岸田劉生「外套着たる自画像」1912年 京都国立近代美術館蔵

岸田劉生「麗子裸像」1920年 京都国立近代美術館蔵

岸田劉生「麗子裸像」1920年 京都国立近代美術館蔵

岸田劉生「舞妓図(舞妓里代之像)」1926年 京都国立近代美術館蔵

岸田劉生「舞妓図(舞妓里代之像)」1926年 京都国立近代美術館蔵

 京都国立近代美術館(京都市左京区)は19日、まな娘を描いた「麗子微笑(青果持テル)」(重要文化財)などで知られる洋画家岸田劉生(1891~1929年)の作品42点を一括収蔵したと発表した。
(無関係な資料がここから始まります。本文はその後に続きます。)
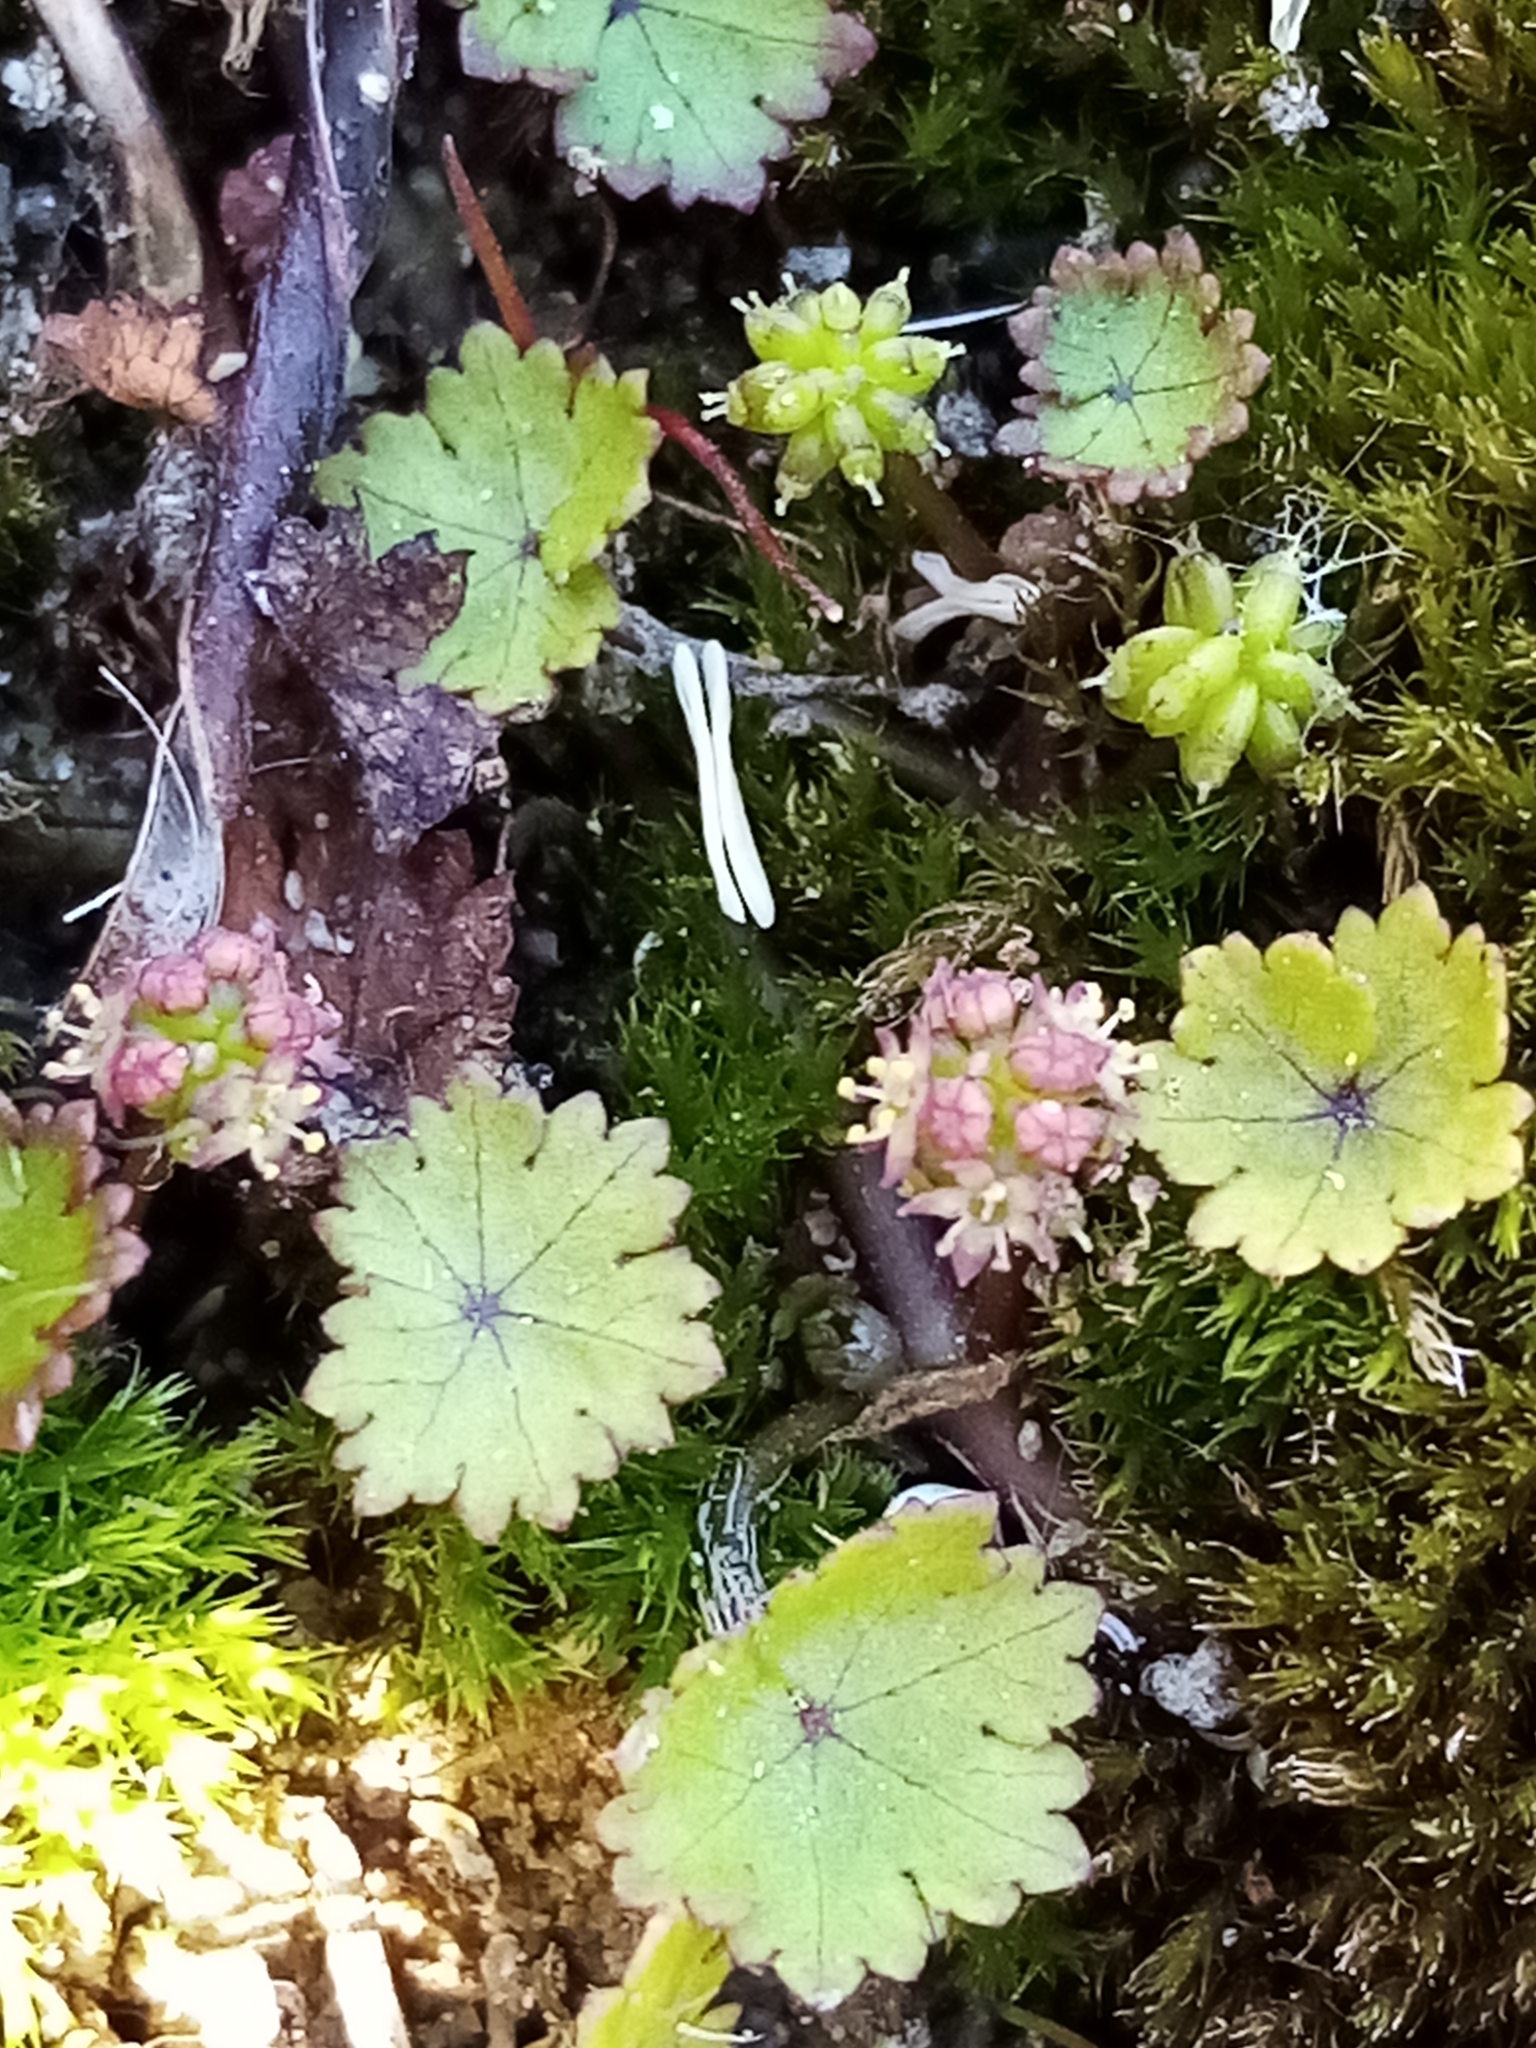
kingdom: Plantae
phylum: Tracheophyta
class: Magnoliopsida
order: Apiales
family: Araliaceae
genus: Hydrocotyle
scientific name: Hydrocotyle microphylla
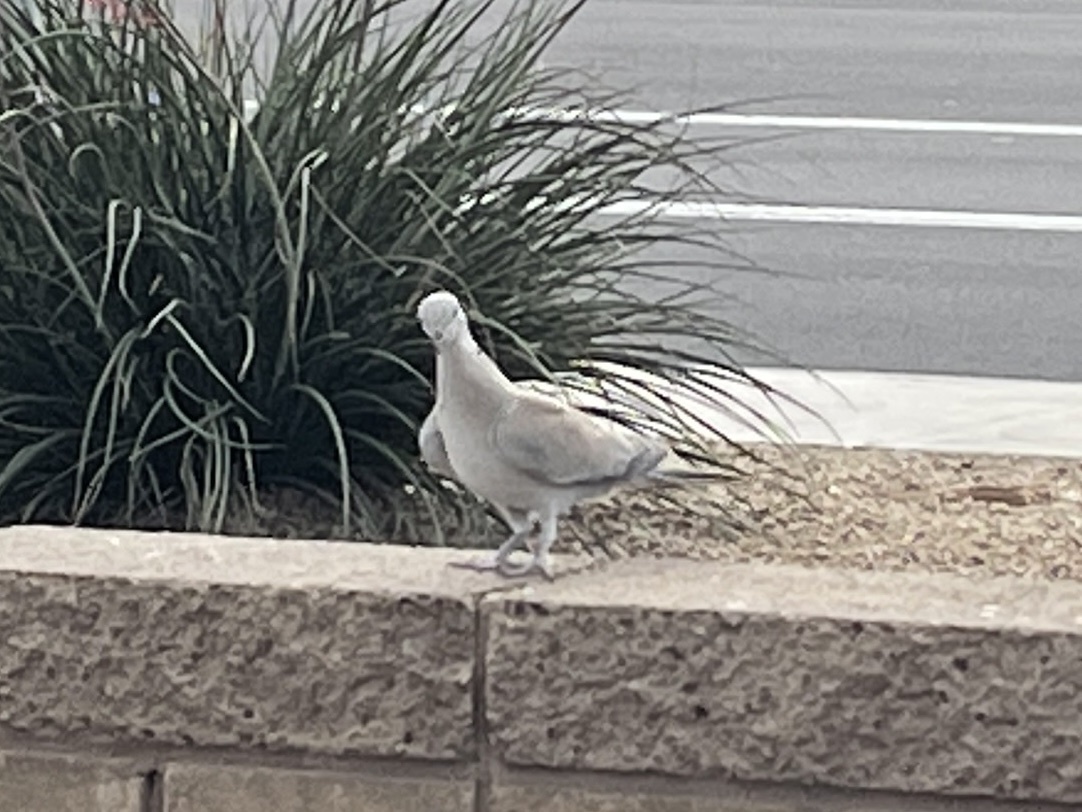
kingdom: Animalia
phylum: Chordata
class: Aves
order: Columbiformes
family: Columbidae
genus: Streptopelia
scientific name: Streptopelia decaocto
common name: Eurasian collared dove
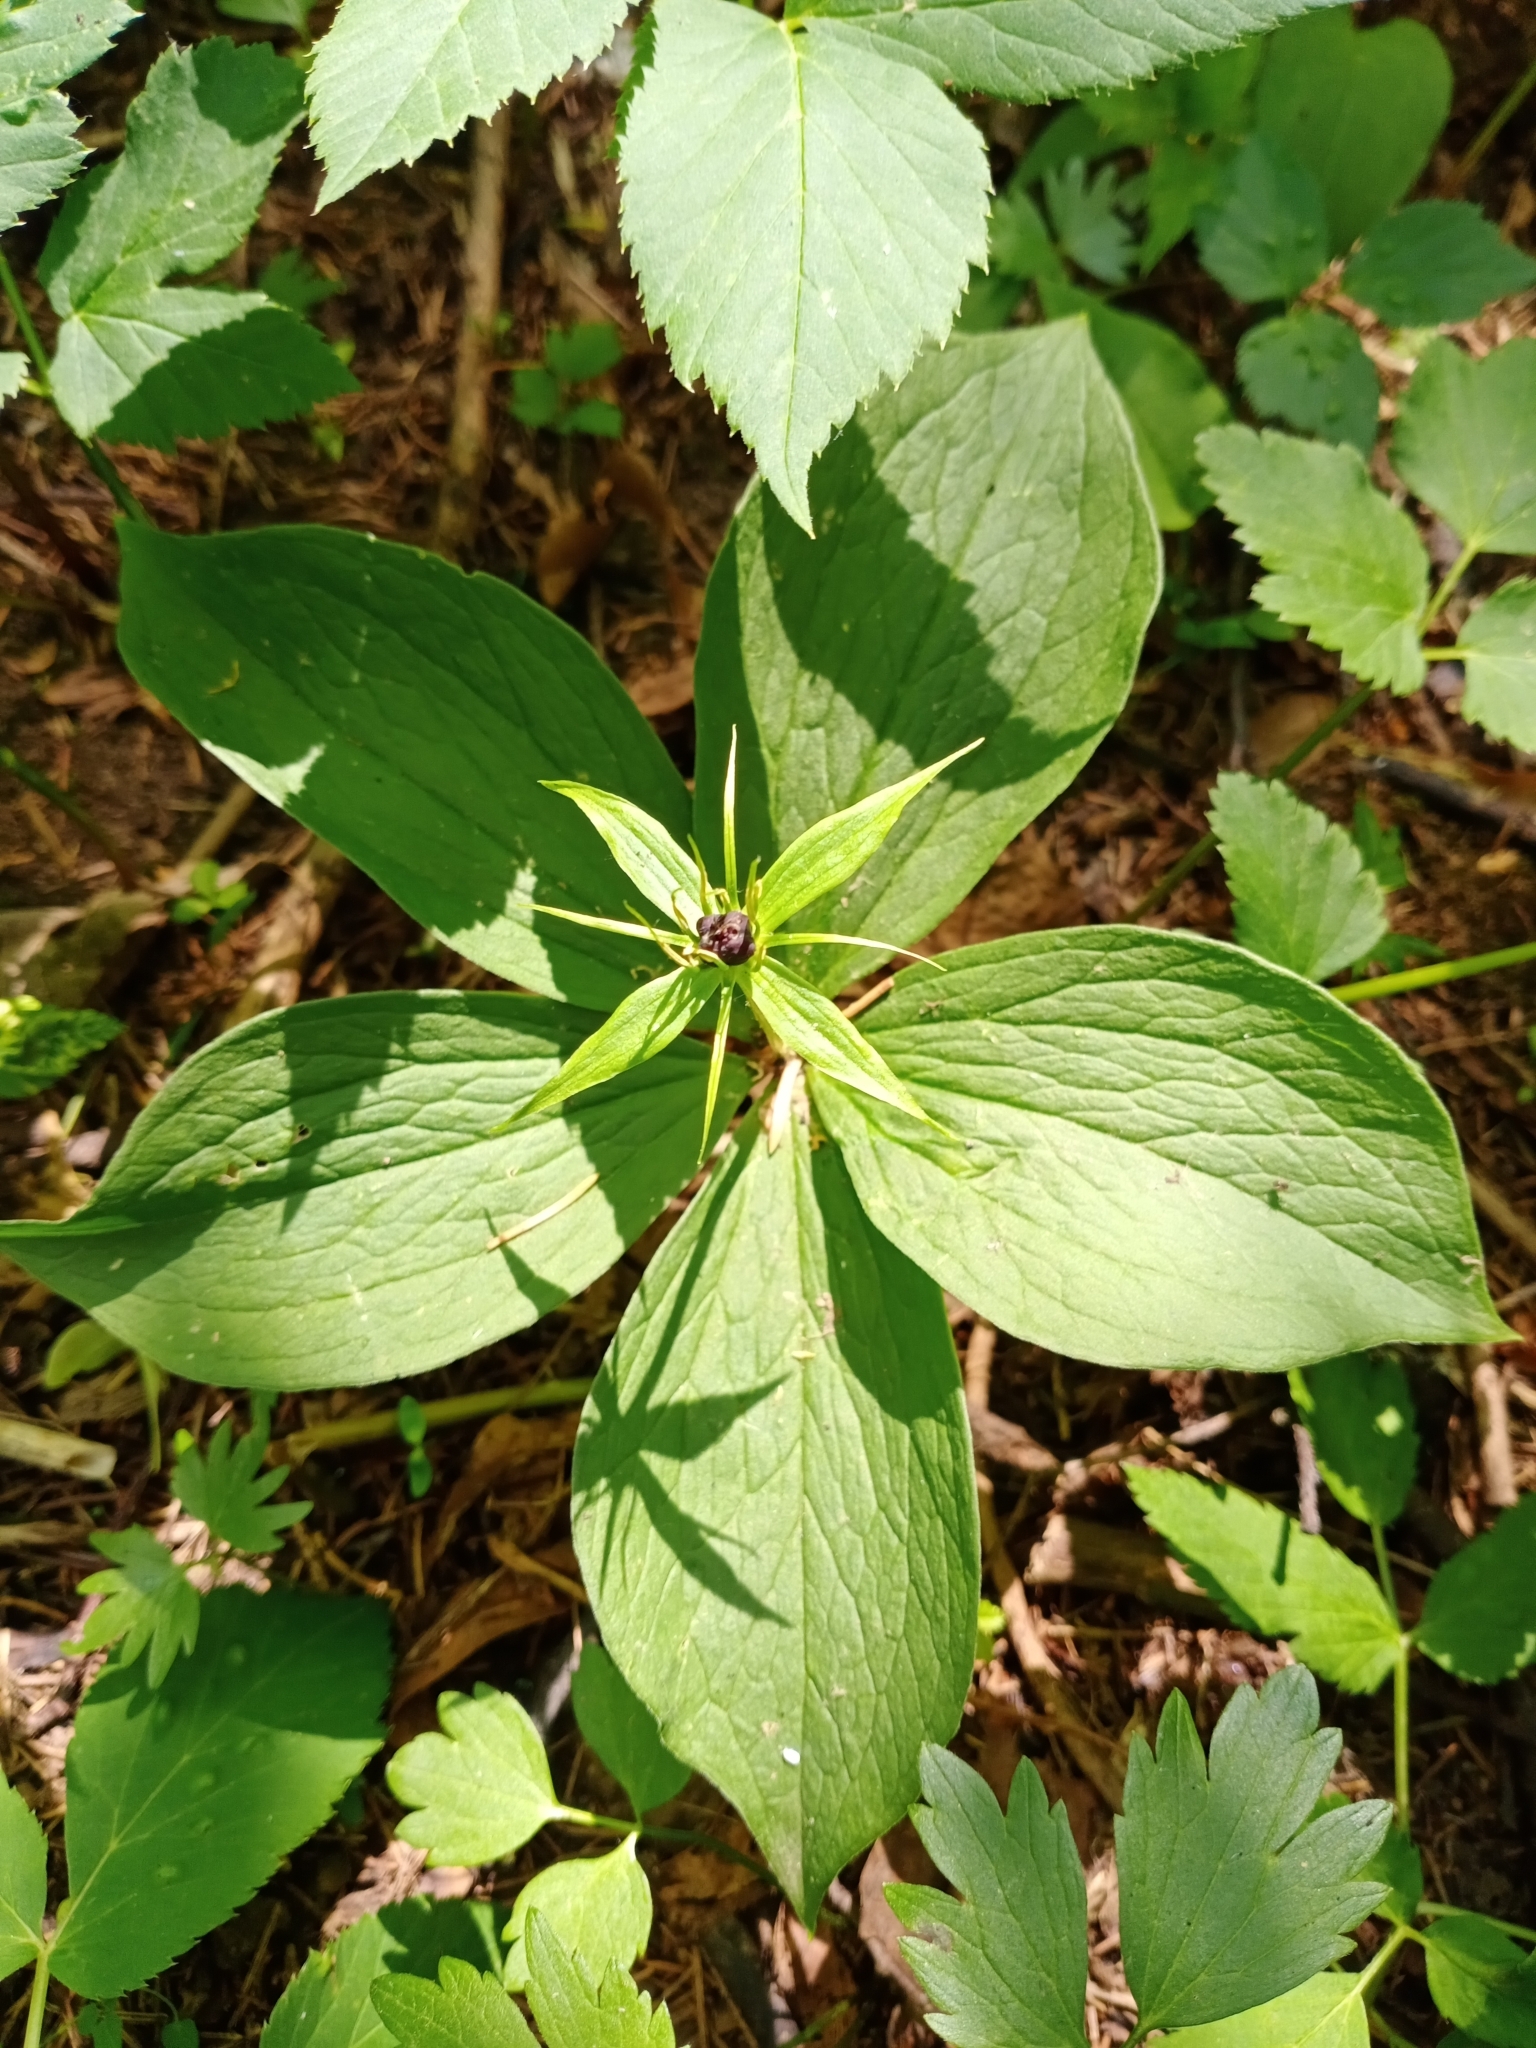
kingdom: Plantae
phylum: Tracheophyta
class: Liliopsida
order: Liliales
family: Melanthiaceae
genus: Paris
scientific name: Paris quadrifolia
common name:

初期の代表作「外套(がいとう)着たる自画像」をはじめ、晩年にいたるまでの自画像や肖像画、風景画といった各ジャンルを網羅し、創作全体を展望できるという。

 京都滞在時に描いた「舞妓図(舞妓里代之像)」、水彩の「麗子裸像」、静物画の名作「壺(つぼ)」も含まれる。新収蔵品は2022年1月、同館で一般公開される予定。

 東京・銀座生まれの劉生は、白馬会葵橋洋画研究所で黒田清輝に師事し、文展に入選。その後、ゴッホやセザンヌといったポスト印象派のほか、近代以前の東西の美術にも関心を示した。画風は変遷があるが、写実に基軸を置きながら、対象の「内なる美」を追求した。関東大震災後に約2年半暮らした京都では、古画を収集したり茶屋遊びに親しんだりした。